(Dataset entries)
▼▼▼
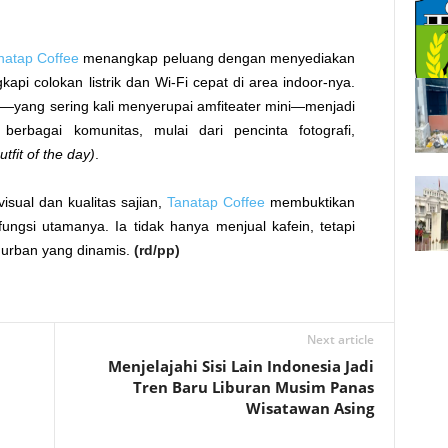
natap Coffee
menangkap peluang dengan menyediakan
api colokan listrik dan Wi-Fi cepat di area indoor-nya.
at—yang sering kali menyerupai amfiteater mini—menjadi
berbagai komunitas, mulai dari pencinta fotografi,
utfit of the day)
.
isual dan kualitas sajian,
Tanatap Coffee
membuktikan
ngsi utamanya. Ia tidak hanya menjual kafein, tetapi
 urban yang dinamis.
(rd/pp)
Next article
a
Menjelajahi Sisi Lain Indonesia Jadi
Tren Baru Liburan Musim Panas
Wisatawan Asing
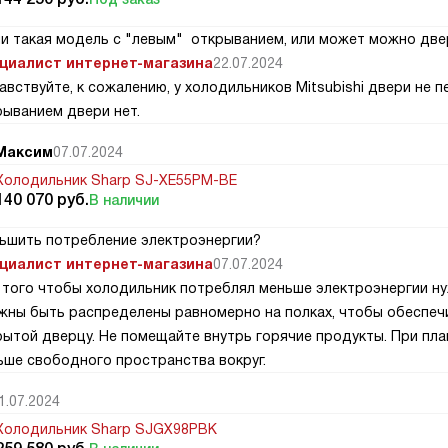
ли такая модель с "левым" открыванием, или может можно две
циалист интернет-магазина
22.07.2024
авствуйте, к сожалению, у холодильников Mitsubishi двери не
рыванием двери нет.
Максим
07.07.2024
Холодильник Sharp SJ-XE55PM-BE
140 070
руб.
В наличии
ньшить потребление электроэнергии?
циалист интернет-магазина
07.07.2024
 того чтобы холодильник потреблял меньше электроэнергии н
жны быть распределены равномерно на полках, чтобы обеспечи
рытой дверцу. Не помещайте внутрь горячие продукты. При пл
ьше свободного пространства вокруг.
1.07.2024
Холодильник Sharp SJGX98PBK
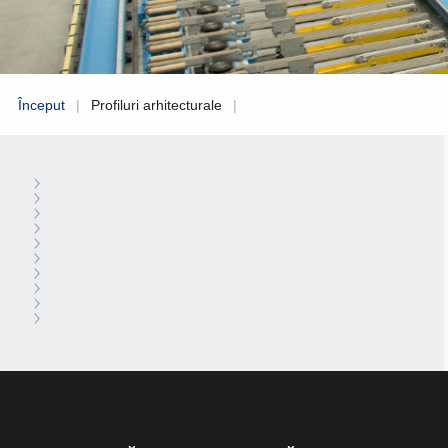
Început
|
Profiluri arhitecturale
|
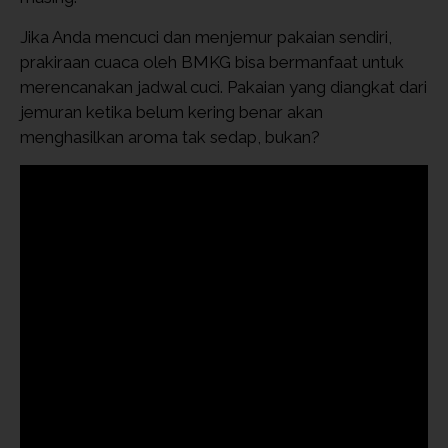
Jika Anda mencuci dan menjemur pakaian sendiri,
prakiraan cuaca oleh BMKG bisa bermanfaat untuk
merencanakan jadwal cuci. Pakaian yang diangkat dari
jemuran ketika belum kering benar akan
menghasilkan aroma tak sedap, bukan?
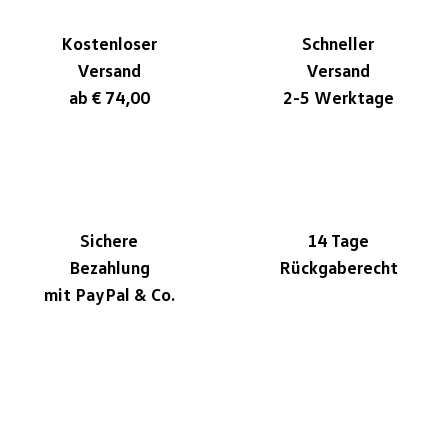
Kostenloser
Schneller
Versand
Versand
ab € 74,00
2-5 Werktage
Sichere
14 Tage
Bezahlung
Rückgaberecht
mit PayPal & Co.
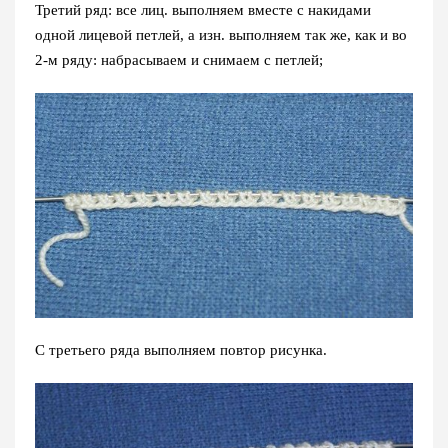
Третий ряд: все лиц. выполняем вместе с накидами
одной лицевой петлей, а изн. выполняем так же, как и во
2-м ряду: набрасываем и снимаем с петлей;
С третьего ряда выполняем повтор рисунка.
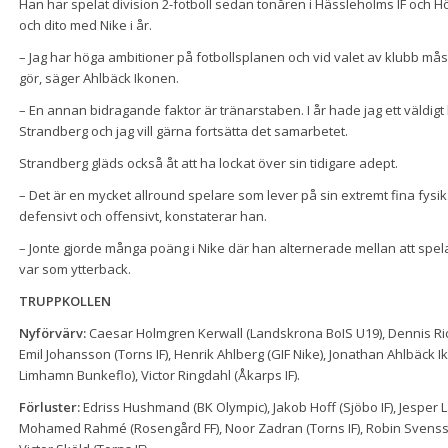
Han har spelat division 2-fotboll sedan tonåren i Hässleholms IF och Hö
och dito med Nike i år.
– Jag har höga ambitioner på fotbollsplanen och vid valet av klubb mås
gör, säger Ahlbäck Ikonen.
– En annan bidragande faktor är tränarstaben. I år hade jag ett väldig
Strandberg och jag vill gärna fortsätta det samarbetet.
Strandberg gläds också åt att ha lockat över sin tidigare adept.
– Det är en mycket allround spelare som lever på sin extremt fina fysik
defensivt och offensivt, konstaterar han.
– Jonte gjorde många poäng i Nike där han alternerade mellan att spe
var som ytterback.
TRUPPKOLLEN
Nyförvärv:
Caesar Holmgren Kerwall (Landskrona BoIS U19), Dennis Rickbo
Emil Johansson (Torns IF), Henrik Ahlberg (GIF Nike), Jonathan Ahlbäck Iko
Limhamn Bunkeflo), Victor Ringdahl (Åkarps IF).
Förluster:
Edriss Hushmand (BK Olympic), Jakob Hoff (Sjöbo IF), Jesper Lan
Mohamed Rahmé (Rosengård FF), Noor Zadran (Torns IF), Robin Svensson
▲▲▲
▸ Try it: Copy out every line of the dataset entries that contains the string "dari", matching its case exactly.

▸ Written solution:
berbagai komunitas, mulai dari pencinta fotografi,
merencanakan jadwal cuci. Pakaian yang diangkat dari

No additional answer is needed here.